▸ Activity: Collect every line in the listing below that contains the word "Bonbons", and copy each one in full.

▸ The records:

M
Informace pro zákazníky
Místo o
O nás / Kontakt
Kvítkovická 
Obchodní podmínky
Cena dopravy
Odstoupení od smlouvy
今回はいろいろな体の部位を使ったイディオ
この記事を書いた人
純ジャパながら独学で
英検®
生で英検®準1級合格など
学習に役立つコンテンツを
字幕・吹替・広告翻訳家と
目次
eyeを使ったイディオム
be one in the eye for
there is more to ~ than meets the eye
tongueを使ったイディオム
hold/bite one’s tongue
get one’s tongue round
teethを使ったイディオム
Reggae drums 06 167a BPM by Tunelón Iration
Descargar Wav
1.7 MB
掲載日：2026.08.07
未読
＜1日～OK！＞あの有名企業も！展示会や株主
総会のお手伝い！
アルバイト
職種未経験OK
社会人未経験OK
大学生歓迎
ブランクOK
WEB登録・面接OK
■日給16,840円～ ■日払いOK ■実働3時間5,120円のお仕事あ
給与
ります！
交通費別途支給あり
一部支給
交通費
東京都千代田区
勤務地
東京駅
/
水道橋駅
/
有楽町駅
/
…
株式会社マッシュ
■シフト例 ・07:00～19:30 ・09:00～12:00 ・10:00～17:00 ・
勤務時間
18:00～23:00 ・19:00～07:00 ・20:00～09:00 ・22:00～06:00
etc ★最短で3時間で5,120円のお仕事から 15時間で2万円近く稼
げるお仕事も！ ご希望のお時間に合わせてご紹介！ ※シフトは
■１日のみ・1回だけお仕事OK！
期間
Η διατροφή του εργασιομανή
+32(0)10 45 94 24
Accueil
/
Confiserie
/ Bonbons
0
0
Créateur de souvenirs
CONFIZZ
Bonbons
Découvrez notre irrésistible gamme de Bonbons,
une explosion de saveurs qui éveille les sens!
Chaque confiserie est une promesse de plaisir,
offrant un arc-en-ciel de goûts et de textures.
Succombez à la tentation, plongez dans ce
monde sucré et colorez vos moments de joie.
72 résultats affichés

▸ Exercise output:
/ Bonbons
Bonbons
Découvrez notre irrésistible gamme de Bonbons,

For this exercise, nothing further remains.